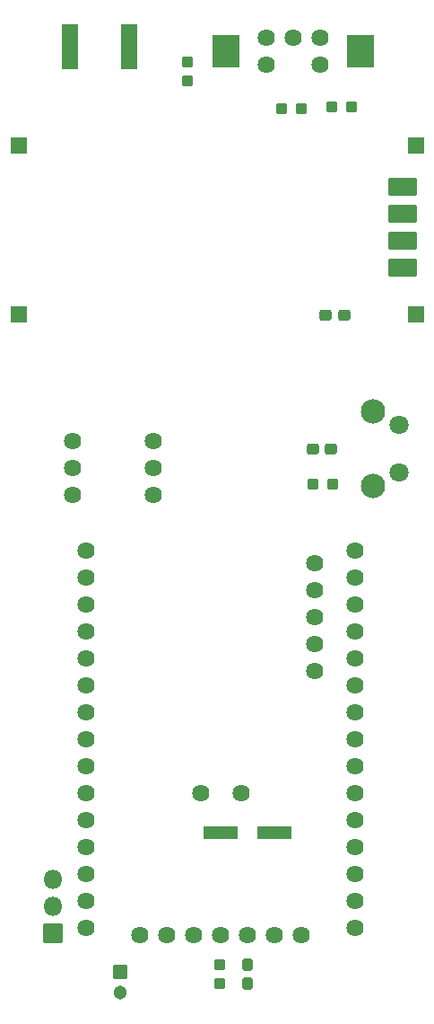
<source format=gbs>
G04 #@! TF.GenerationSoftware,KiCad,Pcbnew,6.0.11+dfsg-1*
G04 #@! TF.CreationDate,2024-11-16T17:39:08+02:00*
G04 #@! TF.ProjectId,lora_tracker,6c6f7261-5f74-4726-9163-6b65722e6b69,rev?*
G04 #@! TF.SameCoordinates,Original*
G04 #@! TF.FileFunction,Soldermask,Bot*
G04 #@! TF.FilePolarity,Negative*
%FSLAX46Y46*%
G04 Gerber Fmt 4.6, Leading zero omitted, Abs format (unit mm)*
G04 Created by KiCad (PCBNEW 6.0.11+dfsg-1) date 2024-11-16 17:39:08*
%MOMM*%
%LPD*%
G01*
G04 APERTURE LIST*
G04 Aperture macros list*
%AMRoundRect*
0 Rectangle with rounded corners*
0 $1 Rounding radius*
0 $2 $3 $4 $5 $6 $7 $8 $9 X,Y pos of 4 corners*
0 Add a 4 corners polygon primitive as box body*
4,1,4,$2,$3,$4,$5,$6,$7,$8,$9,$2,$3,0*
0 Add four circle primitives for the rounded corners*
1,1,$1+$1,$2,$3*
1,1,$1+$1,$4,$5*
1,1,$1+$1,$6,$7*
1,1,$1+$1,$8,$9*
0 Add four rect primitives between the rounded corners*
20,1,$1+$1,$2,$3,$4,$5,0*
20,1,$1+$1,$4,$5,$6,$7,0*
20,1,$1+$1,$6,$7,$8,$9,0*
20,1,$1+$1,$8,$9,$2,$3,0*%
G04 Aperture macros list end*
%ADD10RoundRect,0.051000X-0.600000X0.600000X-0.600000X-0.600000X0.600000X-0.600000X0.600000X0.600000X0*%
%ADD11C,1.302000*%
%ADD12C,2.302000*%
%ADD13C,1.802000*%
%ADD14C,1.626000*%
%ADD15RoundRect,0.051000X-1.250000X1.500000X-1.250000X-1.500000X1.250000X-1.500000X1.250000X1.500000X0*%
%ADD16RoundRect,0.051000X0.850000X0.850000X-0.850000X0.850000X-0.850000X-0.850000X0.850000X-0.850000X0*%
%ADD17O,1.802000X1.802000*%
%ADD18RoundRect,0.051000X0.675000X2.100000X-0.675000X2.100000X-0.675000X-2.100000X0.675000X-2.100000X0*%
%ADD19RoundRect,0.051000X0.750000X0.750000X-0.750000X0.750000X-0.750000X-0.750000X0.750000X-0.750000X0*%
%ADD20RoundRect,0.288500X-0.237500X0.300000X-0.237500X-0.300000X0.237500X-0.300000X0.237500X0.300000X0*%
%ADD21RoundRect,0.051000X1.270000X0.762000X-1.270000X0.762000X-1.270000X-0.762000X1.270000X-0.762000X0*%
%ADD22RoundRect,0.288500X-0.237500X0.250000X-0.237500X-0.250000X0.237500X-0.250000X0.237500X0.250000X0*%
%ADD23RoundRect,0.288500X-0.250000X-0.237500X0.250000X-0.237500X0.250000X0.237500X-0.250000X0.237500X0*%
%ADD24RoundRect,0.288500X0.300000X0.237500X-0.300000X0.237500X-0.300000X-0.237500X0.300000X-0.237500X0*%
%ADD25RoundRect,0.051000X-1.575000X-0.500000X1.575000X-0.500000X1.575000X0.500000X-1.575000X0.500000X0*%
%ADD26RoundRect,0.288500X0.250000X0.237500X-0.250000X0.237500X-0.250000X-0.237500X0.250000X-0.237500X0*%
G04 APERTURE END LIST*
D10*
X84455000Y-133094604D03*
D11*
X84455000Y-135094604D03*
D12*
X108335000Y-87320000D03*
X108335000Y-80320000D03*
D13*
X110835000Y-81570000D03*
X110835000Y-86070000D03*
D14*
X86360000Y-129627500D03*
X88900000Y-129627500D03*
X91440000Y-129627500D03*
X93980000Y-129627500D03*
X96520000Y-129627500D03*
X99060000Y-129627500D03*
X101600000Y-129627500D03*
X95885000Y-116292500D03*
X92075000Y-116292500D03*
X103417500Y-45077500D03*
X98337500Y-45077500D03*
X100877500Y-45077500D03*
D15*
X94527500Y-46347500D03*
X107227500Y-46347500D03*
D14*
X98337500Y-47617500D03*
X103417500Y-47617500D03*
X81280000Y-93432500D03*
X81280000Y-95972500D03*
X81280000Y-98512500D03*
X81280000Y-101052500D03*
X81280000Y-103592500D03*
X81280000Y-106132500D03*
X81280000Y-108672500D03*
X81280000Y-111212500D03*
X81280000Y-113752500D03*
X81280000Y-116292500D03*
X81280000Y-118832500D03*
X81280000Y-121372500D03*
X81280000Y-123912500D03*
X81280000Y-126452500D03*
X81280000Y-128992500D03*
X106680000Y-128992500D03*
X106680000Y-126452500D03*
X106680000Y-123912500D03*
X106680000Y-121372500D03*
X106680000Y-118832500D03*
X106680000Y-116292500D03*
X106680000Y-113752500D03*
X106680000Y-111212500D03*
X106680000Y-108672500D03*
X106680000Y-106132500D03*
X106680000Y-103592500D03*
X106680000Y-101052500D03*
X106680000Y-98512500D03*
X106680000Y-95972500D03*
X106680000Y-93432500D03*
D16*
X78105000Y-129525000D03*
D17*
X78105000Y-126985000D03*
X78105000Y-124445000D03*
D18*
X85375000Y-45937500D03*
X79725000Y-45937500D03*
D14*
X102870000Y-94615000D03*
X102870000Y-97155000D03*
X102870000Y-99695000D03*
X102870000Y-102235000D03*
X102870000Y-104775000D03*
D19*
X112395000Y-71120000D03*
X74930000Y-55245000D03*
D20*
X96520000Y-132487500D03*
X96520000Y-134212500D03*
D21*
X111125000Y-59142500D03*
X111125000Y-61682500D03*
X111125000Y-64222500D03*
X111125000Y-66762500D03*
D22*
X93865000Y-132437500D03*
X93865000Y-134262500D03*
D23*
X102730000Y-87185000D03*
X104555000Y-87185000D03*
D19*
X112395000Y-55245000D03*
D24*
X105637500Y-71260000D03*
X103912500Y-71260000D03*
D14*
X87630000Y-83118423D03*
X87630000Y-85658423D03*
X87630000Y-88198423D03*
X80010000Y-88198423D03*
X80010000Y-85658423D03*
X80010000Y-83118423D03*
D24*
X104411267Y-83820000D03*
X102686267Y-83820000D03*
D25*
X93995000Y-120015000D03*
X99045000Y-120015000D03*
D26*
X101600000Y-51735000D03*
X99775000Y-51735000D03*
D19*
X74930000Y-71120000D03*
D23*
X104497500Y-51625000D03*
X106322500Y-51625000D03*
D22*
X90805000Y-47347500D03*
X90805000Y-49172500D03*
M02*

</source>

+--

▶ Work required
Without the pictures, transcribe the listing above exactly.

▶ Output below
<source format=gbs>
G04 #@! TF.GenerationSoftware,KiCad,Pcbnew,6.0.11+dfsg-1*
G04 #@! TF.CreationDate,2024-11-16T17:39:08+02:00*
G04 #@! TF.ProjectId,lora_tracker,6c6f7261-5f74-4726-9163-6b65722e6b69,rev?*
G04 #@! TF.SameCoordinates,Original*
G04 #@! TF.FileFunction,Soldermask,Bot*
G04 #@! TF.FilePolarity,Negative*
%FSLAX46Y46*%
G04 Gerber Fmt 4.6, Leading zero omitted, Abs format (unit mm)*
G04 Created by KiCad (PCBNEW 6.0.11+dfsg-1) date 2024-11-16 17:39:08*
%MOMM*%
%LPD*%
G01*
G04 APERTURE LIST*
G04 Aperture macros list*
%AMRoundRect*
0 Rectangle with rounded corners*
0 $1 Rounding radius*
0 $2 $3 $4 $5 $6 $7 $8 $9 X,Y pos of 4 corners*
0 Add a 4 corners polygon primitive as box body*
4,1,4,$2,$3,$4,$5,$6,$7,$8,$9,$2,$3,0*
0 Add four circle primitives for the rounded corners*
1,1,$1+$1,$2,$3*
1,1,$1+$1,$4,$5*
1,1,$1+$1,$6,$7*
1,1,$1+$1,$8,$9*
0 Add four rect primitives between the rounded corners*
20,1,$1+$1,$2,$3,$4,$5,0*
20,1,$1+$1,$4,$5,$6,$7,0*
20,1,$1+$1,$6,$7,$8,$9,0*
20,1,$1+$1,$8,$9,$2,$3,0*%
G04 Aperture macros list end*
%ADD10RoundRect,0.051000X-0.600000X0.600000X-0.600000X-0.600000X0.600000X-0.600000X0.600000X0.600000X0*%
%ADD11C,1.302000*%
%ADD12C,2.302000*%
%ADD13C,1.802000*%
%ADD14C,1.626000*%
%ADD15RoundRect,0.051000X-1.250000X1.500000X-1.250000X-1.500000X1.250000X-1.500000X1.250000X1.500000X0*%
%ADD16RoundRect,0.051000X0.850000X0.850000X-0.850000X0.850000X-0.850000X-0.850000X0.850000X-0.850000X0*%
%ADD17O,1.802000X1.802000*%
%ADD18RoundRect,0.051000X0.675000X2.100000X-0.675000X2.100000X-0.675000X-2.100000X0.675000X-2.100000X0*%
%ADD19RoundRect,0.051000X0.750000X0.750000X-0.750000X0.750000X-0.750000X-0.750000X0.750000X-0.750000X0*%
%ADD20RoundRect,0.288500X-0.237500X0.300000X-0.237500X-0.300000X0.237500X-0.300000X0.237500X0.300000X0*%
%ADD21RoundRect,0.051000X1.270000X0.762000X-1.270000X0.762000X-1.270000X-0.762000X1.270000X-0.762000X0*%
%ADD22RoundRect,0.288500X-0.237500X0.250000X-0.237500X-0.250000X0.237500X-0.250000X0.237500X0.250000X0*%
%ADD23RoundRect,0.288500X-0.250000X-0.237500X0.250000X-0.237500X0.250000X0.237500X-0.250000X0.237500X0*%
%ADD24RoundRect,0.288500X0.300000X0.237500X-0.300000X0.237500X-0.300000X-0.237500X0.300000X-0.237500X0*%
%ADD25RoundRect,0.051000X-1.575000X-0.500000X1.575000X-0.500000X1.575000X0.500000X-1.575000X0.500000X0*%
%ADD26RoundRect,0.288500X0.250000X0.237500X-0.250000X0.237500X-0.250000X-0.237500X0.250000X-0.237500X0*%
G04 APERTURE END LIST*
D10*
X84455000Y-133094604D03*
D11*
X84455000Y-135094604D03*
D12*
X108335000Y-87320000D03*
X108335000Y-80320000D03*
D13*
X110835000Y-81570000D03*
X110835000Y-86070000D03*
D14*
X86360000Y-129627500D03*
X88900000Y-129627500D03*
X91440000Y-129627500D03*
X93980000Y-129627500D03*
X96520000Y-129627500D03*
X99060000Y-129627500D03*
X101600000Y-129627500D03*
X95885000Y-116292500D03*
X92075000Y-116292500D03*
X103417500Y-45077500D03*
X98337500Y-45077500D03*
X100877500Y-45077500D03*
D15*
X94527500Y-46347500D03*
X107227500Y-46347500D03*
D14*
X98337500Y-47617500D03*
X103417500Y-47617500D03*
X81280000Y-93432500D03*
X81280000Y-95972500D03*
X81280000Y-98512500D03*
X81280000Y-101052500D03*
X81280000Y-103592500D03*
X81280000Y-106132500D03*
X81280000Y-108672500D03*
X81280000Y-111212500D03*
X81280000Y-113752500D03*
X81280000Y-116292500D03*
X81280000Y-118832500D03*
X81280000Y-121372500D03*
X81280000Y-123912500D03*
X81280000Y-126452500D03*
X81280000Y-128992500D03*
X106680000Y-128992500D03*
X106680000Y-126452500D03*
X106680000Y-123912500D03*
X106680000Y-121372500D03*
X106680000Y-118832500D03*
X106680000Y-116292500D03*
X106680000Y-113752500D03*
X106680000Y-111212500D03*
X106680000Y-108672500D03*
X106680000Y-106132500D03*
X106680000Y-103592500D03*
X106680000Y-101052500D03*
X106680000Y-98512500D03*
X106680000Y-95972500D03*
X106680000Y-93432500D03*
D16*
X78105000Y-129525000D03*
D17*
X78105000Y-126985000D03*
X78105000Y-124445000D03*
D18*
X85375000Y-45937500D03*
X79725000Y-45937500D03*
D14*
X102870000Y-94615000D03*
X102870000Y-97155000D03*
X102870000Y-99695000D03*
X102870000Y-102235000D03*
X102870000Y-104775000D03*
D19*
X112395000Y-71120000D03*
X74930000Y-55245000D03*
D20*
X96520000Y-132487500D03*
X96520000Y-134212500D03*
D21*
X111125000Y-59142500D03*
X111125000Y-61682500D03*
X111125000Y-64222500D03*
X111125000Y-66762500D03*
D22*
X93865000Y-132437500D03*
X93865000Y-134262500D03*
D23*
X102730000Y-87185000D03*
X104555000Y-87185000D03*
D19*
X112395000Y-55245000D03*
D24*
X105637500Y-71260000D03*
X103912500Y-71260000D03*
D14*
X87630000Y-83118423D03*
X87630000Y-85658423D03*
X87630000Y-88198423D03*
X80010000Y-88198423D03*
X80010000Y-85658423D03*
X80010000Y-83118423D03*
D24*
X104411267Y-83820000D03*
X102686267Y-83820000D03*
D25*
X93995000Y-120015000D03*
X99045000Y-120015000D03*
D26*
X101600000Y-51735000D03*
X99775000Y-51735000D03*
D19*
X74930000Y-71120000D03*
D23*
X104497500Y-51625000D03*
X106322500Y-51625000D03*
D22*
X90805000Y-47347500D03*
X90805000Y-49172500D03*
M02*

</source>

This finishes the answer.